* Requirement:
Repeat exactly what appears from the opening line of the listing to the line with "right knee: (192, 726)", inclusive.

* Dataset records:

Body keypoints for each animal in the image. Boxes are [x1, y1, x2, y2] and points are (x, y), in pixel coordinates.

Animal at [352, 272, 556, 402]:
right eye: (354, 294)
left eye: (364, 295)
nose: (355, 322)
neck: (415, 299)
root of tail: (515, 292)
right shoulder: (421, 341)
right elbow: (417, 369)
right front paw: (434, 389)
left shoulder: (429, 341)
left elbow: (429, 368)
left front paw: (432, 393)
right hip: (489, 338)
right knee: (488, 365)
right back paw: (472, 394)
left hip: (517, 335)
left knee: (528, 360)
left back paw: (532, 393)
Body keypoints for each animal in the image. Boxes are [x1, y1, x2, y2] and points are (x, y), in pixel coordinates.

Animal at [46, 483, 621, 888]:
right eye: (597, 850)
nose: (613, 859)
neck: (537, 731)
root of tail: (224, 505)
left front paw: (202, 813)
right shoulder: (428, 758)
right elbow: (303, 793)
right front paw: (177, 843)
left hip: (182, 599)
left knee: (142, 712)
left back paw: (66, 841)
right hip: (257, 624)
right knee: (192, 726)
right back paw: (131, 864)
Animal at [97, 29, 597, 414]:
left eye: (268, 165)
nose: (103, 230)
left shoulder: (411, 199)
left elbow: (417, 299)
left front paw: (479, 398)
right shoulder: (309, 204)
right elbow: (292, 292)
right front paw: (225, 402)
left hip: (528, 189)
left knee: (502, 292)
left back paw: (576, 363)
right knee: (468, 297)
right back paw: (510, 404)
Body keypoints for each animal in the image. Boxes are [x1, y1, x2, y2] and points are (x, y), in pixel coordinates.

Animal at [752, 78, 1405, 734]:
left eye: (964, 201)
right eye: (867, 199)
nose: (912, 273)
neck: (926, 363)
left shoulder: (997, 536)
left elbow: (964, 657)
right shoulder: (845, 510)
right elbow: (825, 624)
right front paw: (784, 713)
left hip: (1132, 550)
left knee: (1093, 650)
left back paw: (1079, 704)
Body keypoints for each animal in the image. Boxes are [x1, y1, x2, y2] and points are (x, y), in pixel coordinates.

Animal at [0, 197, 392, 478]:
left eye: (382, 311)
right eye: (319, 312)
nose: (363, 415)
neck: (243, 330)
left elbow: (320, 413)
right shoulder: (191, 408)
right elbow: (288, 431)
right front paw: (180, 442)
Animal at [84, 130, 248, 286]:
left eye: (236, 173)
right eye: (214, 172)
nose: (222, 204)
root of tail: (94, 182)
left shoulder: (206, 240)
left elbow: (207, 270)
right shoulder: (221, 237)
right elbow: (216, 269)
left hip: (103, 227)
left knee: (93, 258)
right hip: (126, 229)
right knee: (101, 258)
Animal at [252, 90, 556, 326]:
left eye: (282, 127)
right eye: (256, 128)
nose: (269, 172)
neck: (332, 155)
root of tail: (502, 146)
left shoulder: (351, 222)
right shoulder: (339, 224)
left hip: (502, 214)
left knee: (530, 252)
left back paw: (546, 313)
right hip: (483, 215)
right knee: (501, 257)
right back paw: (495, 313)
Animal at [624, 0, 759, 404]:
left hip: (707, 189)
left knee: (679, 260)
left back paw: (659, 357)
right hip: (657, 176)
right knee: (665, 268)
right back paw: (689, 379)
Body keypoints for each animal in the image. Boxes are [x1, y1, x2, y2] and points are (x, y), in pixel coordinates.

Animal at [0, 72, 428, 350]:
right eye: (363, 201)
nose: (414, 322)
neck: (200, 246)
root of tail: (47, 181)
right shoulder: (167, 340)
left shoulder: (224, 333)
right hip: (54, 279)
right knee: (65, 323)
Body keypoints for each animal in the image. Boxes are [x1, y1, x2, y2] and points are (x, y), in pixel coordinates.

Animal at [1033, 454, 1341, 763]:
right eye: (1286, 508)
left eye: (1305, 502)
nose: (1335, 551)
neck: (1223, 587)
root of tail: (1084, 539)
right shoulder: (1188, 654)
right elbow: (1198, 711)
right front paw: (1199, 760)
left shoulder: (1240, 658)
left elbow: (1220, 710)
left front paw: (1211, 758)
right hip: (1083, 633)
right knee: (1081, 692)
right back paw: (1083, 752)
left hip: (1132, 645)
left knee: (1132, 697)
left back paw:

* Solution for this exercise:
Body keypoints for each animal in the image. Boxes are [x1, y1, x2, y2] and points are (x, y), in pixel coordinates.

Animal at [352, 272, 556, 402]:
right eye: (354, 294)
left eye: (364, 295)
nose: (355, 322)
neck: (415, 299)
root of tail: (515, 292)
right shoulder: (421, 341)
right elbow: (417, 369)
right front paw: (434, 389)
left shoulder: (429, 341)
left elbow: (429, 368)
left front paw: (432, 393)
right hip: (489, 338)
right knee: (488, 365)
right back paw: (472, 394)
left hip: (517, 335)
left knee: (528, 360)
left back paw: (532, 393)
Body keypoints for each animal in the image. Boxes are [x1, y1, x2, y2] and points are (x, y), in pixel coordinates.

Animal at [46, 483, 621, 888]:
right eye: (597, 850)
nose: (613, 859)
neck: (537, 731)
root of tail: (224, 505)
left front paw: (202, 813)
right shoulder: (428, 758)
right elbow: (303, 793)
right front paw: (177, 843)
left hip: (182, 599)
left knee: (142, 712)
left back paw: (66, 841)
right hip: (257, 624)
right knee: (192, 726)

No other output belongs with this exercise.